No, I carefully pulled out (my family member was in the car with me at the time) carefully checking mirrors, indicating and maneuvering slowly. However after 4-5 seconds i looked in my rear mirror and saw a car coming in my lane at a very fast speed, I tried to move back to previous lane but too late and he hit me... There was a witness that was 1 kilometer behind that says he saw the car pass him at a huge rate of knots, but did not see the incident.


----------



## Moe78 (Oct 29, 2010)

It seems quite odd though. He was drunk and speeding and how would the police know whether you changed lanes dangerously or not? He was drunk, speeding, hit your car from behind. In a different country that sounds like his fault. Now whether you indicated or not can be determined by investigating the lights after impact apparently but that would mean you would/should only be penalized for that infringement if so, not the accident!

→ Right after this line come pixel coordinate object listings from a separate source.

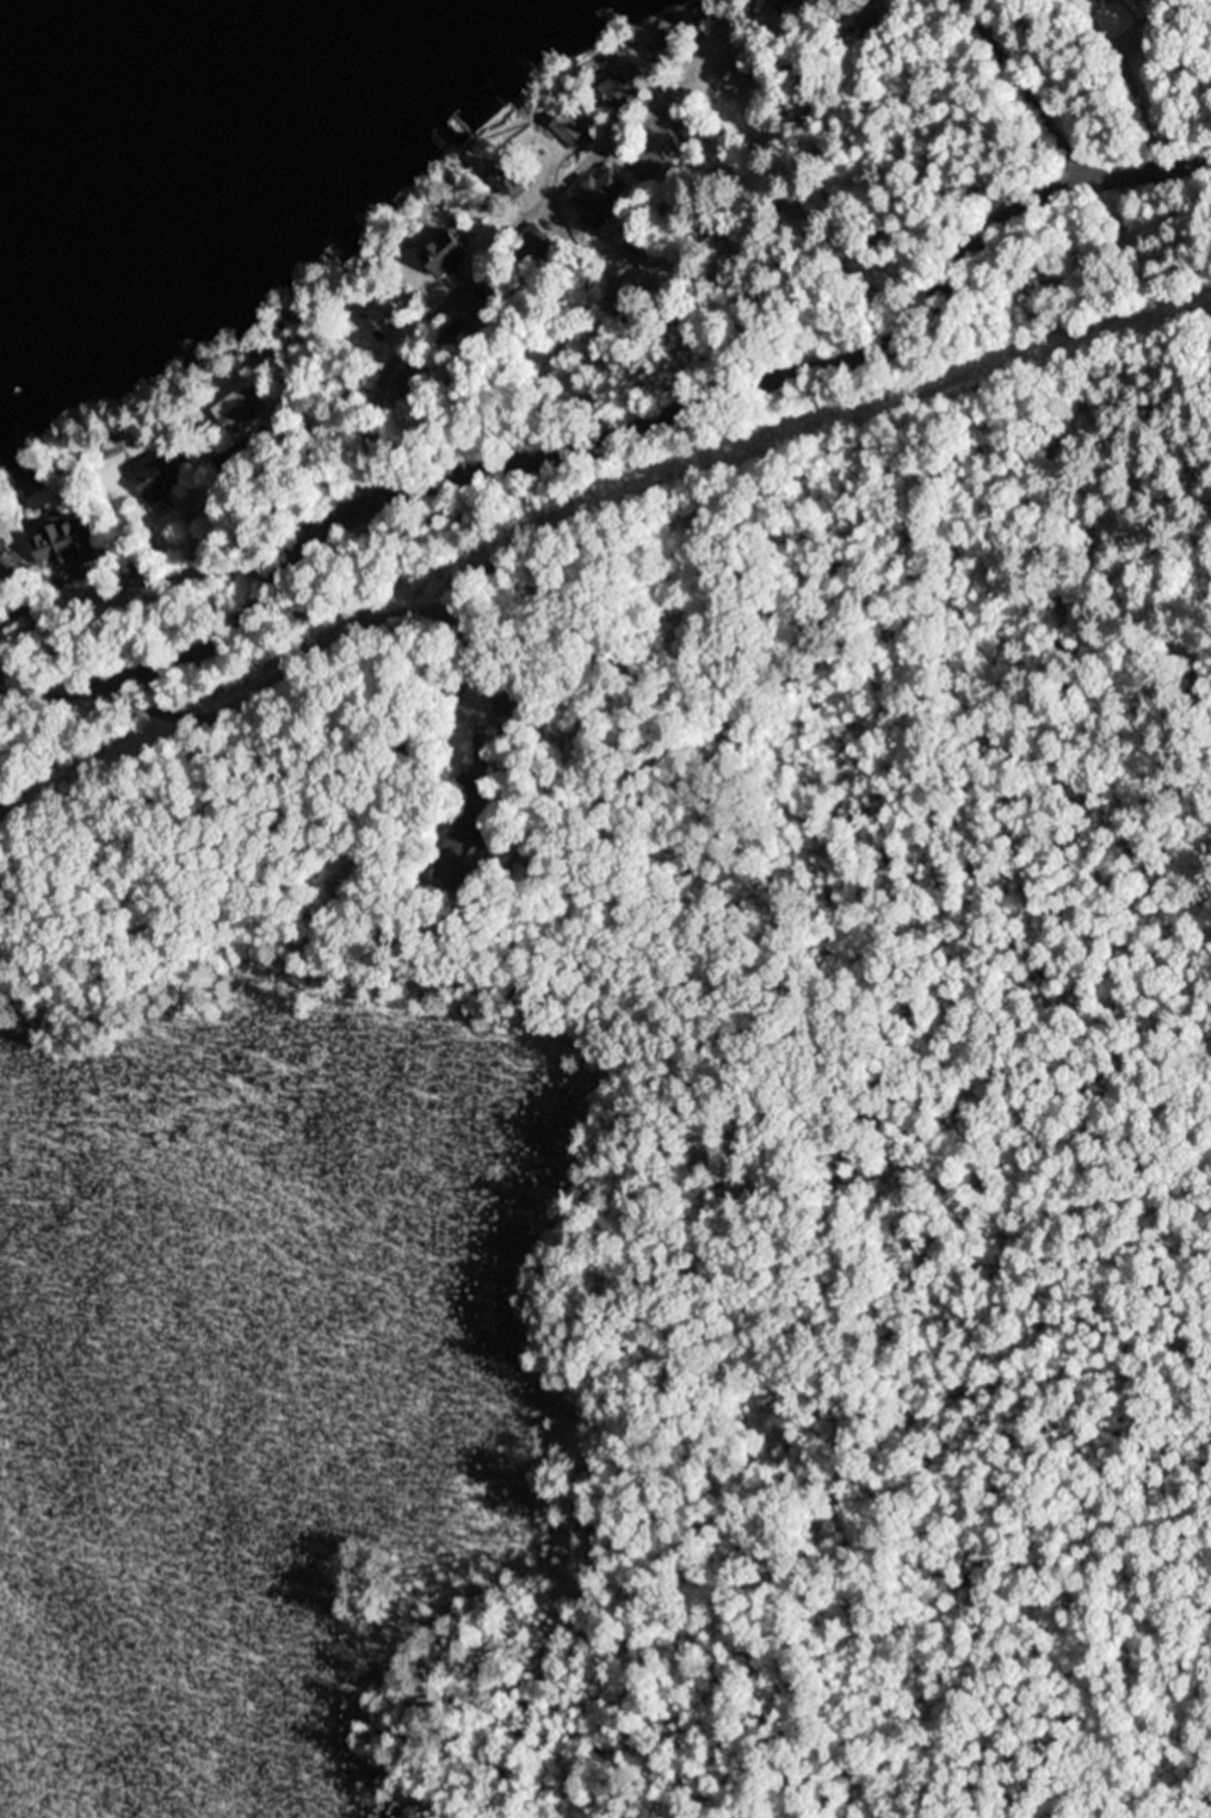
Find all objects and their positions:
building: (1102, 0)
building: (791, 6)
building: (1170, 16)
building: (870, 25)
building: (666, 50)
road: (1181, 83)
building: (622, 90)
road: (972, 103)
building: (576, 133)
building: (516, 180)
building: (603, 197)
road: (551, 201)
building: (533, 240)
building: (650, 251)
building: (447, 253)
building: (484, 290)
building: (384, 318)
building: (633, 321)
building: (463, 334)
building: (272, 356)
building: (412, 378)
building: (296, 387)
building: (245, 410)
road: (611, 441)
building: (107, 444)
building: (162, 473)
building: (32, 476)
building: (236, 479)
building: (335, 485)
building: (75, 544)
building: (9, 560)
building: (141, 578)
building: (37, 642)
building: (442, 711)
building: (515, 713)
building: (428, 741)
building: (526, 759)
building: (468, 853)
building: (528, 868)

What does your lawyer say btw?


----------



## mangastrings (Dec 2, 2012)

The drunk drivers statement I was told, said I pulled out in front of him.... My experts say that if he was not drunk and speeding excessively he could have easily either moved to the 4th lane to overtake or slow down (even if others believe I pulled out)... . We are just shocked with the possible outcome from this case....


----------



## Midlifer (Jul 24, 2012)

Looks like OP is from Afghanistan. From what I've seen since arriving he's a little screwed. Get an Emirate lawyer and see what they can do for you.


----------